The Marketing Section

Joseph W. Bartlett, Special Counsel, McCarter & English LLP, Co-Founder of VCExperts

McCarter & English LLP

2002-08-02


The Single-Most Important Section For Early-Stage Investments

The marketing section is the most troublesome for many founders to write convincingly and should, in view of the significance venture investors pay to the issue, be the most carefully drafted. It is relatively easy to obtain industry statistics and divide by some number. For example:

The overall market for Product X is $1.5 billion per year and we plan to capture, "conservatively," 10 percent, which means we project $150 million in annual sales. Our strategy is to pursue the following niches …

All the words are appealing and familiar; venture capitalists are expected to applaud a niche strategy, meaning that the approach to the market is focused on an area where competition will be minimal and a substantial market share is ripe for the plucking. The term "conservative" is also routinely joined to an entrepreneur's forecast.
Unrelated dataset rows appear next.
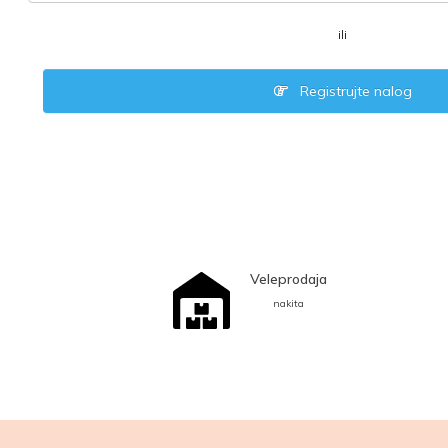
ili
Registrujte nalog
Veleprodaja
nakita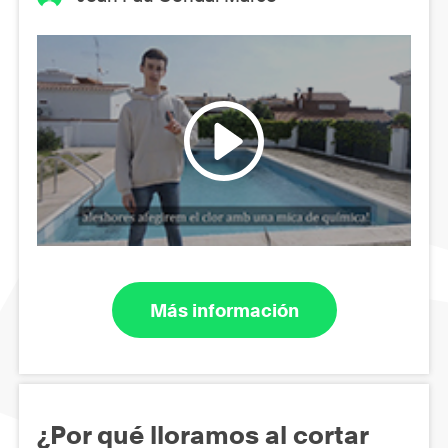
Más información
¿Por qué lloramos al cortar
However, a well-done plan does not stop there—a number of questions remain to be answered. For example, what determines the niche? Price? Few successful venture strategies are driven by the idea of being the lowest-cost producer. Quality? Performance? Geography? Service? Proprietary information? Is the market growing? How will competitors (presumably larger and better financed) be kept at bay? How will the market be penetrated? Will the issuer train its own sales force, use manufacturers' representatives, or joint venture with another supplier or vendor? Will it advertise? What are the promotional plans? Direct mail? Trade shows? What service and warranty policies will be followed?

One critical feature for many sophisticated investors is evidence that the marketing section has been drafted and then subjected to multiple revisions, that the plan has been gone over a number of times by persons bringing varying backgrounds and experience to the issue. Many a venture capitalist will be delighted to find a candid confession that the overall business strategy actually changed after an in-the-field investigation of market potential.

Indeed, the more specificity the better. Thus, a sophisticated marketing plan will designate the magazines and other media outlets in which the firm plans to advertise, and identify the trade shows, the territories a sales office can be expected to cover, perhaps even provide proposed ratios, such as the expected ratio of successful sales per sales calls.

The coda to the marketing section, either made a part of it or placed in the immediate vicinity, is the section on competition. One experienced investor representative starts each discussion with a founder by asking for a discourse on competition; if the founder has not thought the issue through, the interview is rapidly brought to a close. Investors are generally unwilling to believe that, even with the most impregnable protection for proprietary information, competition can be kept at bay for very long. It is essential, therefore, to zero in on the existing (and likely future) competition and indicate as specifically as possible why and how the new entrant will be able to steal a march on the other firms, what legal and economic obstacles can be strewn in their path, how long the monopoly will last, and so forth.